Garner, who built a six-decade career playing ruggedly charming, good-natured anti-heroes and received the highest honour of the Screen Actors Guild in 2004, was found dead from natural causes on Saturday night at his Los Angeles home, according to police.
There were no further details immediately available on the circumstances of his death.
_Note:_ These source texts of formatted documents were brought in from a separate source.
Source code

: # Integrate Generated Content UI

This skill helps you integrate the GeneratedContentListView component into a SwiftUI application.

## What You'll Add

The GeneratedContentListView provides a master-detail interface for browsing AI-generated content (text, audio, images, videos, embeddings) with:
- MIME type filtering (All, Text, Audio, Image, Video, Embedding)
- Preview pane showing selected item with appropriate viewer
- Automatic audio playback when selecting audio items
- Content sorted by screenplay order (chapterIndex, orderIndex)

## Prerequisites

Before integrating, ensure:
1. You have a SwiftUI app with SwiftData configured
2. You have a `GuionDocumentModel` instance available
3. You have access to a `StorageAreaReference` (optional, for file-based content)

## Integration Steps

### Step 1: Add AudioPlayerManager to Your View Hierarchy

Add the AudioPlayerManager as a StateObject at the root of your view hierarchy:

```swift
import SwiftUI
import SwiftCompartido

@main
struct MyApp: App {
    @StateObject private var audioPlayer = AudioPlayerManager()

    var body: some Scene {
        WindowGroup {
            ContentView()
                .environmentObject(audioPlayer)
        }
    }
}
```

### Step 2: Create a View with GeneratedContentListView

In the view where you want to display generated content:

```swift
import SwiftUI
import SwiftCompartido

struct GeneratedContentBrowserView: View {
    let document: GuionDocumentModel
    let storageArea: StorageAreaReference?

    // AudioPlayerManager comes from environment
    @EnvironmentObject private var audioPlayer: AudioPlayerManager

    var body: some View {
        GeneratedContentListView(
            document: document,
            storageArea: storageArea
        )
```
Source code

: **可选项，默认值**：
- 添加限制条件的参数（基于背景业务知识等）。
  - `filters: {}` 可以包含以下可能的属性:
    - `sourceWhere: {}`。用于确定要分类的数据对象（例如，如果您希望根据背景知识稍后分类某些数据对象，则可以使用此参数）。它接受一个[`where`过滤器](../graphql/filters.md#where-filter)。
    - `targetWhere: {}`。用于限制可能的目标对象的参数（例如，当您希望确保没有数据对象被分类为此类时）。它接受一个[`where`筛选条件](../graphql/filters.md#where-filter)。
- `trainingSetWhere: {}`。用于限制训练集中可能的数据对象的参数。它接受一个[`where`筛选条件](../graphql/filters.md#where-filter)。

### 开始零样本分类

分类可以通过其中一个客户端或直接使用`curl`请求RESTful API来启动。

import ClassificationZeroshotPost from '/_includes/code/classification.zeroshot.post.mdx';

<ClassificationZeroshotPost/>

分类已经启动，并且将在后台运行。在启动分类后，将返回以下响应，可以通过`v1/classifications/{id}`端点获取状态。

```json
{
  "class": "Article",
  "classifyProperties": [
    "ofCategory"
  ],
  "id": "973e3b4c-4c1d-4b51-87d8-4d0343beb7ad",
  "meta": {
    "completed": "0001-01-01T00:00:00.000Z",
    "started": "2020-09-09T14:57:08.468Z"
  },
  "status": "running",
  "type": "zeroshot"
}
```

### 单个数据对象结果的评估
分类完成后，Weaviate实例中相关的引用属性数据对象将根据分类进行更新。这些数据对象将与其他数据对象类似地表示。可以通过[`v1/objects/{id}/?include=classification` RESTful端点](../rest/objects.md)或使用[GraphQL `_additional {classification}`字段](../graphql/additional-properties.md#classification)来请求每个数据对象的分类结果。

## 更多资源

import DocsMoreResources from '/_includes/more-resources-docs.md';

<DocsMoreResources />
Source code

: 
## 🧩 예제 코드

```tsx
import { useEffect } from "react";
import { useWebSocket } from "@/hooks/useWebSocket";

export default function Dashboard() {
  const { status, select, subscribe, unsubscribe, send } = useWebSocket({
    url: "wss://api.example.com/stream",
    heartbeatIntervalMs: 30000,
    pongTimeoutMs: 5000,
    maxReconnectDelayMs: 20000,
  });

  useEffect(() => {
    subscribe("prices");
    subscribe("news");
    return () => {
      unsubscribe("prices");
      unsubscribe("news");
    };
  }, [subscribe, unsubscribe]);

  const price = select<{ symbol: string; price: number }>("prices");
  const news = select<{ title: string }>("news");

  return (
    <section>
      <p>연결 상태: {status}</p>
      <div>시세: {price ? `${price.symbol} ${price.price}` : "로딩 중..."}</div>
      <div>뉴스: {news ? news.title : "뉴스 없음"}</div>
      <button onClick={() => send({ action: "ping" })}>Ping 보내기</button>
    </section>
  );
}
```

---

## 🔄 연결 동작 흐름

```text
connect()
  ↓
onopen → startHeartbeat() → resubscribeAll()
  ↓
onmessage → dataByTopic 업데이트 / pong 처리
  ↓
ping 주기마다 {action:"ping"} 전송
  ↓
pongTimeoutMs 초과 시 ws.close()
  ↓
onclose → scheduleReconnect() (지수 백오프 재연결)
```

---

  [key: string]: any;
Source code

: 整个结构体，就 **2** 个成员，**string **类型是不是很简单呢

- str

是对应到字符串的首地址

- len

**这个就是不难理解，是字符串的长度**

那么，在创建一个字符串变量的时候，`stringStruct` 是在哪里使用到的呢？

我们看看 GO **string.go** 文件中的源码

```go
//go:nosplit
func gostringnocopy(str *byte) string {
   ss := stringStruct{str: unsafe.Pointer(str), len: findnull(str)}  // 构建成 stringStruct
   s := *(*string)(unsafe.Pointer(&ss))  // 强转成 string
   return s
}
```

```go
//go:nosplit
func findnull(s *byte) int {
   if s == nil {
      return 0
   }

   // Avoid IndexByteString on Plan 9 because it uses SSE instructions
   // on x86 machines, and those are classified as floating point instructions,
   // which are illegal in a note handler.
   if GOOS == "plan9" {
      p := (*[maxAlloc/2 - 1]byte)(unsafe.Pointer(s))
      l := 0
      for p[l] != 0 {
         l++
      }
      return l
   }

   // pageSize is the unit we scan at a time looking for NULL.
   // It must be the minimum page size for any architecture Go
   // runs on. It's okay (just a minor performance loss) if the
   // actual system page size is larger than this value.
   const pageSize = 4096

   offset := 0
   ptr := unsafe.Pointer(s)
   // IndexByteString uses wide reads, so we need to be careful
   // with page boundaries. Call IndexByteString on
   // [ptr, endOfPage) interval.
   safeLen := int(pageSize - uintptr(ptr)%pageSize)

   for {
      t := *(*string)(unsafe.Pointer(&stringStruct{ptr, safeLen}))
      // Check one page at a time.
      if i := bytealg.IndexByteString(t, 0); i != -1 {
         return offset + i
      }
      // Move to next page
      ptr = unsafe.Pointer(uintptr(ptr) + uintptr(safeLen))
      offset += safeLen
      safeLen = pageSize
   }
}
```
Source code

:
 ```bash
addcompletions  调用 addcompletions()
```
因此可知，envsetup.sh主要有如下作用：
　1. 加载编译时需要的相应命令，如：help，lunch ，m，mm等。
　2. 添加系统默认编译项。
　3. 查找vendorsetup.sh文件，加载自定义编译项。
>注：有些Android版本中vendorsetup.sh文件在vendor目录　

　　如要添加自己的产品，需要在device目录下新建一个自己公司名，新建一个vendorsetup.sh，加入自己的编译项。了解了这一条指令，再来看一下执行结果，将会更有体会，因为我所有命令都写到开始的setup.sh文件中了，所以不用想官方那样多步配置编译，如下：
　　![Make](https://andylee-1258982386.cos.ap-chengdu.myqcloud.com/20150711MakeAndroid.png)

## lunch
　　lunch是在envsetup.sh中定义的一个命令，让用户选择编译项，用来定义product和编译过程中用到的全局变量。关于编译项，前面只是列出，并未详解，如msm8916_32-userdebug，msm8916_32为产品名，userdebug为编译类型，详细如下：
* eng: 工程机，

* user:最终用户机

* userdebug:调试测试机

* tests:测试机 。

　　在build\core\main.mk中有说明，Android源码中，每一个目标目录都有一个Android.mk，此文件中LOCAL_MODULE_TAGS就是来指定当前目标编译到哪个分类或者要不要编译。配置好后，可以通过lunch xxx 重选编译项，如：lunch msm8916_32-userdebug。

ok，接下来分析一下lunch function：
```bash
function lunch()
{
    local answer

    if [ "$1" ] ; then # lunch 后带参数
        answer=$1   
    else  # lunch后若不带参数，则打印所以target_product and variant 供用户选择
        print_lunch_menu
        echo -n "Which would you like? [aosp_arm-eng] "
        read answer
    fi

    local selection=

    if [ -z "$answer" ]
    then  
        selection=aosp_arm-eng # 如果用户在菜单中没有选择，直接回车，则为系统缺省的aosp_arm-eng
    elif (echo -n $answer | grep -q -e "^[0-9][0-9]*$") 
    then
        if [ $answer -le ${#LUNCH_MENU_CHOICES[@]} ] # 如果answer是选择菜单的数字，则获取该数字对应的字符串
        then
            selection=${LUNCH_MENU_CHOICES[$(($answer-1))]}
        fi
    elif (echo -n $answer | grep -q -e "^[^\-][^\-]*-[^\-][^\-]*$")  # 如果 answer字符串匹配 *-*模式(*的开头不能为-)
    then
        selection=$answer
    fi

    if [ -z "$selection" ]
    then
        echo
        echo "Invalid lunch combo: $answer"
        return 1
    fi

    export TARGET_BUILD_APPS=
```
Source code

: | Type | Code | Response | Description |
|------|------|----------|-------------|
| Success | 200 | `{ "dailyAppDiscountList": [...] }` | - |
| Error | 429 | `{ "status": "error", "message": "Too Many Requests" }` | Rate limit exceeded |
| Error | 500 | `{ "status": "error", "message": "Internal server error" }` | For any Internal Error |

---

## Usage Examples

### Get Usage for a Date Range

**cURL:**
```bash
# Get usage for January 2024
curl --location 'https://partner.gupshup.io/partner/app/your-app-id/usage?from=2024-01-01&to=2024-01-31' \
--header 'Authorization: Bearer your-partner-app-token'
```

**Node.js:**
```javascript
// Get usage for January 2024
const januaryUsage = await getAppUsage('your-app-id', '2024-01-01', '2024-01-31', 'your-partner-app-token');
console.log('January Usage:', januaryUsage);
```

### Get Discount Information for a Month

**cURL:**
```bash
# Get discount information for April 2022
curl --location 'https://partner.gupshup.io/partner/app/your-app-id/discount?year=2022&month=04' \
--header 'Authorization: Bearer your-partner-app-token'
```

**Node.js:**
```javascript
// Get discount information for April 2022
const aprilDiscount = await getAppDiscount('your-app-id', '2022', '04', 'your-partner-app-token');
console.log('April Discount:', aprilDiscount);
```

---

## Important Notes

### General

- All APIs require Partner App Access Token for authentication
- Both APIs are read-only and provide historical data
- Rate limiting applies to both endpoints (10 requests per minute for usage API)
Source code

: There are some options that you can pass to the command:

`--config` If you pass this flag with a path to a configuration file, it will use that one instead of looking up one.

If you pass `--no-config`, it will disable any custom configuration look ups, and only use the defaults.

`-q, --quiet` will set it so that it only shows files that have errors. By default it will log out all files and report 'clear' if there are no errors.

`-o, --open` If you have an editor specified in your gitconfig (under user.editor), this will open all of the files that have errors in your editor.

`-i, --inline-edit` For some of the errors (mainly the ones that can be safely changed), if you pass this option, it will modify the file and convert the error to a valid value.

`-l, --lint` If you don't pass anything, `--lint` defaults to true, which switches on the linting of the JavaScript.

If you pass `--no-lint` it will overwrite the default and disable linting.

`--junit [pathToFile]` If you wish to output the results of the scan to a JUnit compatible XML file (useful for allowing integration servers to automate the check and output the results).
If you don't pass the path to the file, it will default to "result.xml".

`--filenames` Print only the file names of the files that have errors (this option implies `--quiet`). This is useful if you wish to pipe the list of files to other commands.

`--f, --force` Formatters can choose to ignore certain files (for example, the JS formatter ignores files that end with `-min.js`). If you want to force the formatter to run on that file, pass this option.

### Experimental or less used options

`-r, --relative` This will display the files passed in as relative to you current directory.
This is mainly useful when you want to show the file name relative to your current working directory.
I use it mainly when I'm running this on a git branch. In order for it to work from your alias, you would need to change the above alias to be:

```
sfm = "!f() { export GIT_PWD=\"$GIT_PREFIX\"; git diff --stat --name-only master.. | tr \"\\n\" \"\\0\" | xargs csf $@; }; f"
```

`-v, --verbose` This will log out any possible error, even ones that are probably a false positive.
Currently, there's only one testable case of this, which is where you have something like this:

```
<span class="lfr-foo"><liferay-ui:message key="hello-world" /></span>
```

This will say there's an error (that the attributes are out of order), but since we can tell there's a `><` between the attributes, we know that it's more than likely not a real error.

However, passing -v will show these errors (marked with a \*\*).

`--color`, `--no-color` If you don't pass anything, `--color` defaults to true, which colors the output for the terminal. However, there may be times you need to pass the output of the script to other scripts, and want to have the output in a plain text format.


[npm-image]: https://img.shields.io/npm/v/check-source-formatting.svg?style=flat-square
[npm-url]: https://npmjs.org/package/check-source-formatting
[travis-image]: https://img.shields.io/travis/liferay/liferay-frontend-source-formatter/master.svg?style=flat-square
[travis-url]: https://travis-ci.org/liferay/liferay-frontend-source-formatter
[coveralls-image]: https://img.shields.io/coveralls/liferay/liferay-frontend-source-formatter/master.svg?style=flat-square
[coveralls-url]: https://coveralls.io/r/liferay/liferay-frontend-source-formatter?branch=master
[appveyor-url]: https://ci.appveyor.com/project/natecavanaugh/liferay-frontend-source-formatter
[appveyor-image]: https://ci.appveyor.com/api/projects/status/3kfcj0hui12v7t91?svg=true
Garner underwent surgery for a stroke in 2008, two years after appearing in his last big-screen role as a wealthy grandfather for a film adaptation of the best-selling book The Ultimate Gift.
An Oklahoma native, Garner entered show business in the 1950s after serving in the Korean War and first rose to fame on the TV western Maverick, a sardonic alternative to the more serious frontier shows then popular on American prime time.
He was Bret Maverick, a cardsharp and ladies man who got by on his wits instead of a six-gun and would just as soon duck a fight as face a showdown. Co-star Jack Kelly played his more straight-laced brother, Bart.
Garner left the ABC show in 1960 in a contract dispute with producers but brought his Maverick-like alter ego to a series of films, including Thrill of It All, Move Over, Darling, The Great Escape and Support Your Local Sheriff!
Garner once said his screen persona as an easy-going guy smart enough to steer clear of a fight actually ran only so deep.
“At times it’s like me, but I used to have this temper,” he told Reuters in a 2004 interview. “I used to get in a fight in a heartbeat. But that was many years ago.”
With his wry, low-key presence, good looks and thick dark hair, Garner was hailed by some as Hollywood’s next Clark Gable or Cary Grant.